Metrology at the service of diagnostics
To protect the safety of patients with implants, by testing and certifying the compatibility of prostheses with exposure to magnetic fields is the aim of the research project MIMAS - "Procedures allowing medical-implant manufacturers to demonstrate compliance with MRI safety regulations", funded under EURAMET, the association that brings together and coordinates European institutes of metrological research.
Along with the National Institute of Metrological Research-INRIM, the 3-year project, started in June 2018, also involves the Istituto Ortopedico Rizzoli in Bologna (IOR), international reference centre for advanced orthopedics.
The project stems from the observation that more than fifty million people in Europe have implants needed to make their bodies work, which include orthopedic prostheses, metal plates, pacemakers and other medical devices.
But what happens when they undergo a magnetic resonance? What are the risks of being exposed to the intense magnetic fields of last-generation devices?
Even if the current prostheses are made of compatible materials, the use of last-generation machines has opened new safety issues: in some conditions, the interactions between metallic materials can cause an increase in temperature.
However, in order to evaluate these risks, expensive instruments are needed which cannot be afforded by radiology units nor by prosthetic system manufacturers.

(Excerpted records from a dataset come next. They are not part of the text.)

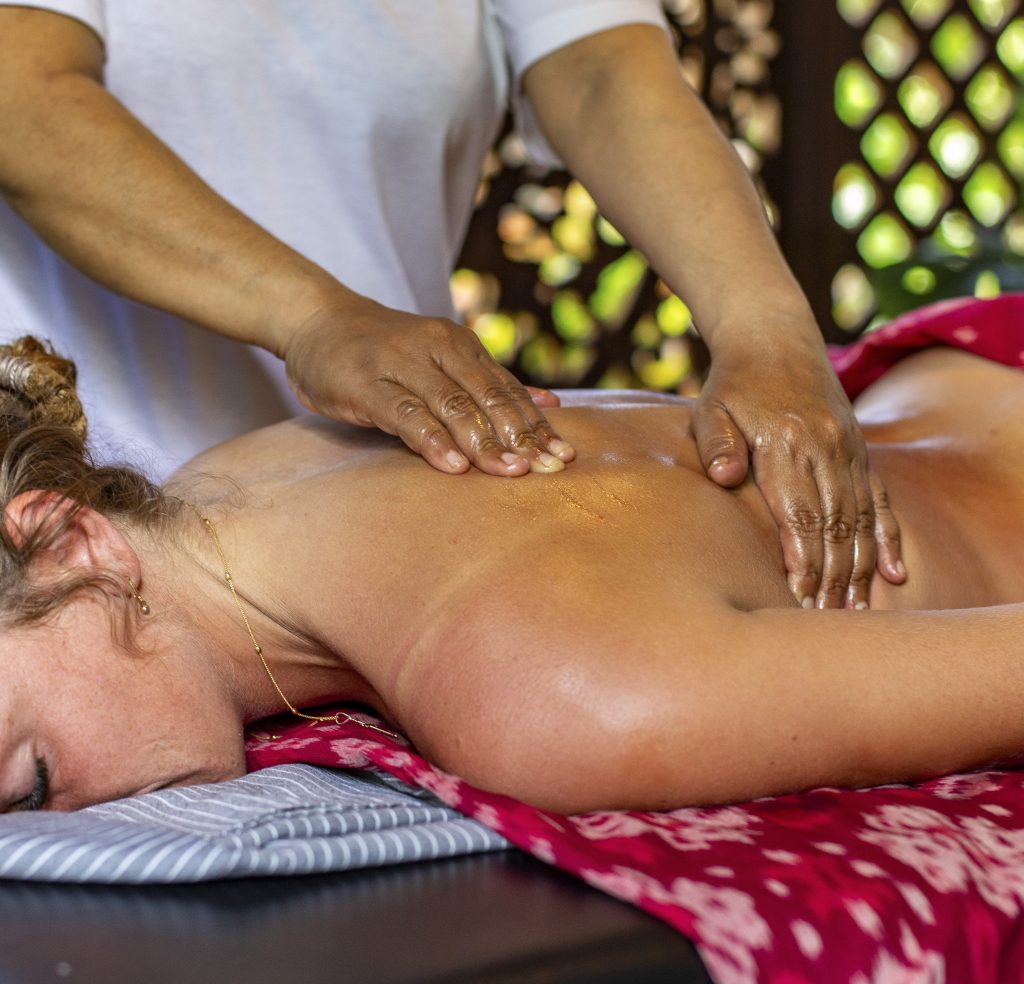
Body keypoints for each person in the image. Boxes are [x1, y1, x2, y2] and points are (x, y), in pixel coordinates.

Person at [0, 2, 903, 613]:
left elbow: (602, 70)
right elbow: (22, 95)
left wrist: (767, 331)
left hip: (359, 528)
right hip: (52, 542)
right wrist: (313, 315)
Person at [1, 298, 1022, 818]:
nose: (42, 836)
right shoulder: (238, 477)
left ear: (66, 536)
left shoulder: (540, 698)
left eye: (31, 782)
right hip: (957, 370)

“The idea is to identify updated manufacturing criteria, procedures and protocols which allow manufacturers to develop safe products, the compatibility of which with modern MRI is documented and certified”, said Luca Zilberti, from INRIM.
“With MIMAS, we aim at developing and using a wide range of instruments for the prediction of possible increases in temperature in passive prosthetic systems, such as hip and knee implants in patients undergoing MRI”, said Fabio Baruffaldi, from IOR.